We have all the ingredients to define the filtering problem mathematically. The problem is to characterize the states \(\mathbf{x}_{0:n}\) given the available observations \(\mathbf{y}_{1:n}\) and the applied controls \(\mathbf{u}_{0:n-1}\). The best you can say about the states comes from applying Bayes’ rule. It is:

\[ p(\mathbf{x}_{0:n}|\mathbf{y}_{1:n},\mathbf{u}_{0:n-1}) = \frac{p(\mathbf{x}_{0:n}, \mathbf{y}_{1:n}|\mathbf{u}_{0:n-1})}{p(\mathbf{y}_{1:n}|\mathbf{u}_{0:n-1})} \propto p(\mathbf{x}_0)\prod_{t=0}^{n-1}p(\mathbf{x}_{t+1}|\mathbf{x}_t,\mathbf{u}_t)p(\mathbf{y}_t|\mathbf{x}_t). \]

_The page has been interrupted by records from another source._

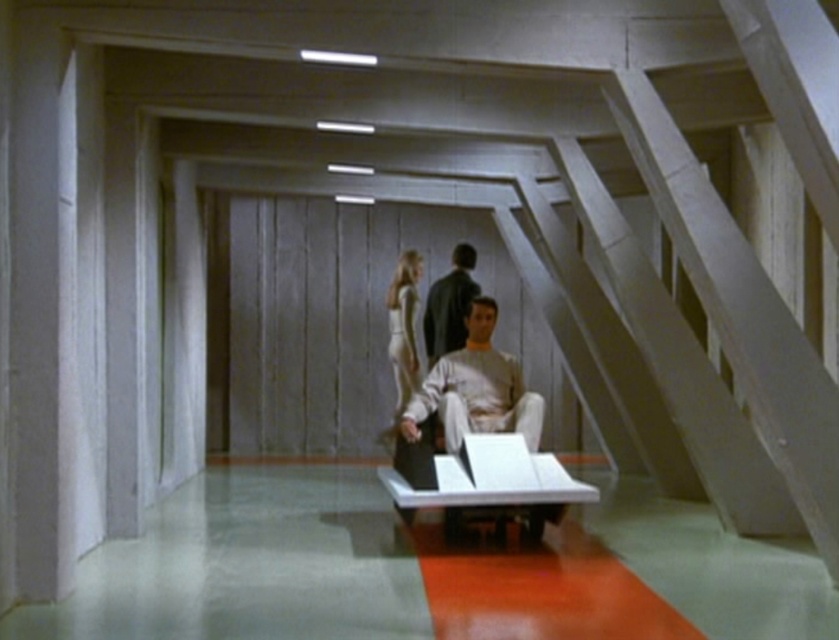
Question: Does light beige fabric shirt at center appear over silvery metallic dress at center?

Choices:
 (A) yes
 (B) no

Answer: (B)

Question: Estimate the real-world distances between objects in this image. Which object is farther from the dark brown leather jacket at center?

Choices:
 (A) silvery metallic dress at center
 (B) light beige fabric shirt at center

Answer: (B)

Question: Does light beige fabric shirt at center appear under dark brown leather jacket at center?

Choices:
 (A) yes
 (B) no

Answer: (A)

Question: Which point appears closest to the camera in this image?

Choices:
 (A) (460, 308)
 (B) (402, 339)

Answer: (A)

Question: Estimate the real-world distances between objects in this image. Which object is farther from the dark brown leather jacket at center?

Choices:
 (A) silvery metallic dress at center
 (B) light beige fabric shirt at center

Answer: (B)

Question: Can you confirm if dark brown leather jacket at center is thinner than silvery metallic dress at center?

Choices:
 (A) yes
 (B) no

Answer: (B)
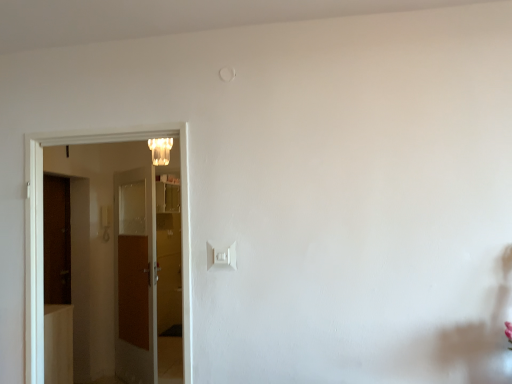
Describe the element at coordinates (42, 235) in the screenshot. I see `white wooden door at left, which is the 1th door in front-to-back order` at that location.

The image size is (512, 384). Find the location of `translucent glass chandelier at upper center`. translucent glass chandelier at upper center is located at coordinates (160, 150).

Between white plastic light switch at center and translucent glass chandelier at upper center, which one has smaller width?

white plastic light switch at center.

Identify the location of light switch to the right of translucent glass chandelier at upper center. Image resolution: width=512 pixels, height=384 pixels. (222, 256).

In terms of height, does translucent glass chandelier at upper center look taller or shorter compared to brown wooden door at left, which is counted as the 2th door, starting from the front?

Considering their sizes, translucent glass chandelier at upper center has less height than brown wooden door at left, which is counted as the 2th door, starting from the front.

From a real-world perspective, is translucent glass chandelier at upper center above or below brown wooden door at left, which is counted as the 2th door, starting from the front?

In terms of real-world spatial position, translucent glass chandelier at upper center is above brown wooden door at left, which is counted as the 2th door, starting from the front.

Would you consider translucent glass chandelier at upper center to be distant from brown wooden door at left, which is counted as the 2th door, starting from the front?

Yes.

Which is correct: translucent glass chandelier at upper center is inside brown wooden door at left, the 1th door from the back, or outside of it?

translucent glass chandelier at upper center is spatially situated outside brown wooden door at left, the 1th door from the back.

Is translucent glass chandelier at upper center facing towards white wooden door at left, which appears as the second door when viewed from the back?

No, translucent glass chandelier at upper center is not oriented towards white wooden door at left, which appears as the second door when viewed from the back.

Considering the sizes of objects translucent glass chandelier at upper center and white wooden door at left, which is the 1th door in front-to-back order, in the image provided, who is taller, translucent glass chandelier at upper center or white wooden door at left, which is the 1th door in front-to-back order,?

Standing taller between the two is white wooden door at left, which is the 1th door in front-to-back order.

Looking at this image, from a real-world perspective, does translucent glass chandelier at upper center stand above white wooden door at left, which appears as the second door when viewed from the back?

Indeed, from a real-world perspective, translucent glass chandelier at upper center stands above white wooden door at left, which appears as the second door when viewed from the back.

Considering their positions, is white wooden door at left, which is the 1th door in front-to-back order, located in front of or behind brown wooden door at left, which is counted as the 2th door, starting from the front?

white wooden door at left, which is the 1th door in front-to-back order, is positioned closer to the viewer than brown wooden door at left, which is counted as the 2th door, starting from the front.

Consider the image. How far apart are white wooden door at left, which is the 1th door in front-to-back order, and brown wooden door at left, which is counted as the 2th door, starting from the front?

white wooden door at left, which is the 1th door in front-to-back order, and brown wooden door at left, which is counted as the 2th door, starting from the front, are 4.98 feet apart.

Is white wooden door at left, which is the 1th door in front-to-back order, with brown wooden door at left, which is counted as the 2th door, starting from the front?

No, white wooden door at left, which is the 1th door in front-to-back order, is not touching brown wooden door at left, which is counted as the 2th door, starting from the front.

Is white wooden door at left, which is the 1th door in front-to-back order, taller or shorter than brown wooden door at left, the 1th door from the back?

Clearly, white wooden door at left, which is the 1th door in front-to-back order, is shorter compared to brown wooden door at left, the 1th door from the back.

Which object is closer to the camera taking this photo, white plastic light switch at center or brown wooden door at left, the 1th door from the back?

Positioned in front is white plastic light switch at center.

From the image's perspective, is white plastic light switch at center under brown wooden door at left, the 1th door from the back?

No.

Does white plastic light switch at center have a lesser height compared to brown wooden door at left, which is counted as the 2th door, starting from the front?

Indeed, white plastic light switch at center has a lesser height compared to brown wooden door at left, which is counted as the 2th door, starting from the front.

How different are the orientations of white plastic light switch at center and brown wooden door at left, which is counted as the 2th door, starting from the front, in degrees?

They differ by 42.6 degrees in their facing directions.

Is brown wooden door at left, which is counted as the 2th door, starting from the front, at the right side of white wooden door at left, which appears as the second door when viewed from the back?

Incorrect, brown wooden door at left, which is counted as the 2th door, starting from the front, is not on the right side of white wooden door at left, which appears as the second door when viewed from the back.

From a real-world perspective, which object rests below the other?

brown wooden door at left, which is counted as the 2th door, starting from the front, is physically lower.

What are the coordinates of `door on the left of white wooden door at left, which is the 1th door in front-to-back order` in the screenshot? It's located at (135, 275).

Is the position of brown wooden door at left, which is counted as the 2th door, starting from the front, more distant than that of white wooden door at left, which appears as the second door when viewed from the back?

That is True.

Is point (123, 379) in front of point (167, 161)?

No, it is behind (167, 161).

Is the surface of brown wooden door at left, which is counted as the 2th door, starting from the front, in direct contact with translucent glass chandelier at upper center?

No, brown wooden door at left, which is counted as the 2th door, starting from the front, is not touching translucent glass chandelier at upper center.

From a real-world perspective, is brown wooden door at left, the 1th door from the back, on translucent glass chandelier at upper center?

No, from a real-world perspective, brown wooden door at left, the 1th door from the back, is not over translucent glass chandelier at upper center

From the image's perspective, is brown wooden door at left, which is counted as the 2th door, starting from the front, located above or below translucent glass chandelier at upper center?

brown wooden door at left, which is counted as the 2th door, starting from the front, is below translucent glass chandelier at upper center.

At what (x,y) coordinates should I click in order to perform the action: click on lamp behind the white plastic light switch at center. Please return your answer as a coordinate pair (x, y). This screenshot has height=384, width=512. Looking at the image, I should click on (160, 150).

Find the location of a particular element. Image resolution: width=512 pixels, height=384 pixels. the 2nd door to the left of the translucent glass chandelier at upper center, counting from the anchor's position is located at coordinates (135, 275).

When comparing their distances from translucent glass chandelier at upper center, does brown wooden door at left, which is counted as the 2th door, starting from the front, or white wooden door at left, which is the 1th door in front-to-back order, seem further?

Based on the image, brown wooden door at left, which is counted as the 2th door, starting from the front, appears to be further to translucent glass chandelier at upper center.

When comparing their distances from white wooden door at left, which is the 1th door in front-to-back order, does white plastic light switch at center or brown wooden door at left, the 1th door from the back, seem closer?

white plastic light switch at center lies closer to white wooden door at left, which is the 1th door in front-to-back order, than the other object.

Which object lies nearer to the anchor point translucent glass chandelier at upper center, white plastic light switch at center or brown wooden door at left, the 1th door from the back?

The object closer to translucent glass chandelier at upper center is brown wooden door at left, the 1th door from the back.

Looking at the image, which one is located closer to brown wooden door at left, which is counted as the 2th door, starting from the front, white wooden door at left, which appears as the second door when viewed from the back, or translucent glass chandelier at upper center?

The object closer to brown wooden door at left, which is counted as the 2th door, starting from the front, is translucent glass chandelier at upper center.

From the image, which object appears to be nearer to white wooden door at left, which is the 1th door in front-to-back order, brown wooden door at left, which is counted as the 2th door, starting from the front, or white plastic light switch at center?

white plastic light switch at center is closer to white wooden door at left, which is the 1th door in front-to-back order.

Estimate the real-world distances between objects in this image. Which object is closer to white plastic light switch at center, brown wooden door at left, which is counted as the 2th door, starting from the front, or white wooden door at left, which is the 1th door in front-to-back order?

Based on the image, white wooden door at left, which is the 1th door in front-to-back order, appears to be nearer to white plastic light switch at center.

Estimate the real-world distances between objects in this image. Which object is further from white plastic light switch at center, translucent glass chandelier at upper center or brown wooden door at left, the 1th door from the back?

The object further to white plastic light switch at center is brown wooden door at left, the 1th door from the back.

Based on their spatial positions, is translucent glass chandelier at upper center or white plastic light switch at center closer to brown wooden door at left, which is counted as the 2th door, starting from the front?

The object closer to brown wooden door at left, which is counted as the 2th door, starting from the front, is translucent glass chandelier at upper center.

This screenshot has height=384, width=512. What are the coordinates of `lamp between white plastic light switch at center and brown wooden door at left, the 1th door from the back, from front to back` in the screenshot? It's located at (160, 150).

The height and width of the screenshot is (384, 512). What are the coordinates of `door between white plastic light switch at center and brown wooden door at left, the 1th door from the back, from front to back` in the screenshot? It's located at (42, 235).

Locate an element on the screen. This screenshot has height=384, width=512. lamp positioned between white wooden door at left, which is the 1th door in front-to-back order, and brown wooden door at left, the 1th door from the back, from near to far is located at coordinates (160, 150).

I want to click on door positioned between white plastic light switch at center and translucent glass chandelier at upper center from near to far, so click(x=42, y=235).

This is the formal answer and the starting point for developing specific algorithms.

Note

Strictly speaking, the filtering problem is actually to estimate the current state given all data, i.e., \(p(\mathbf{x}_n | \mathbf{y}_{1:n},\mathbf{u}_{0:n-1})\). Estimating all states (including the past) is known as smoothing.

Linear systems with Gaussian probabilities#

Let’s now give a specific example of transition and emission probabilities. All transitions will be linear, and all probabilities will be Gaussian. There are two possible ways to write this down: the equations and the probabilistic way. We will give both of them, starting from the equations.

The equations way#

  • Initial conditions:

\[ \mathbf{x}_0 = \boldsymbol{\mu}_0 + \mathbf{z}_0, \]

where \(\boldsymbol{\mu}_0\) is a parameter and \(\mathbf{z}_0\sim N(\mathbf{0},\mathbf{V}_0)\) with \(\mathbf{V}_0\) an properly sized covariance matrix.

  • Transitions:

\[ \mathbf{x}_{t+1} = \mathbf{A}\mathbf{x}_t + \mathbf{B}\mathbf{u}_t + \mathbf{z}_t, \]

where \(\mathbf{A}\) and \(\mathbf{B}\) are matrices and \(\mathbf{z}_t\sim N(\mathbf{0},\mathbf{Q})\) with \(\mathbf{Q}\) an appropriately sized covariance matrix (known as process covariance).

  • Emissions:

\[ \mathbf{y}_t = \mathbf{C}\mathbf{x}_t + \mathbf{w}_t, \]

where \(\mathbf{C}\) is a matrix and \(\mathbf{w}_t\sim N(\mathbf{0},\mathbf{R})\) with \(\mathbf{R}\) an appropriately sized covariance matrix (known as process covariance).

The probabilistic way#

  • Initial conditions:

\[ p(\mathbf{x}_0) = N(\mathbf{x}_0|\boldsymbol{\mu}_0,\mathbf{V}_0), \]

  • Transitions:

\[ p(\mathbf{x}_{t+1}|\mathbf{x}_t,\mathbf{u}_t) = N(\mathbf{x}_{t+1}|\mathbf{A}\mathbf{x}_t+\mathbf{B}\mathbf{u}_t,\mathbf{Q}). \]

  • Emissions:

\[ p(\mathbf{y}_{t}|\mathbf{x}_t) = N(\mathbf{y}_t|\mathbf{C}\mathbf{x}_t,\mathbf{R}). \]

Note: The parameters \(\mathbf{A}, \mathbf{B}, \mathbf{C}, \boldsymbol{\mu}_0,\mathbf{V}_0, \mathbf{Q}\) and \(\mathbf{R}\) are assumed to be known in the context of our class. However, they may be unknown (or partially known) in realistic situations. If that’s the case, they would have to be estimated along with the states. We say we have a parameter estimation and filtering problem. These are much harder.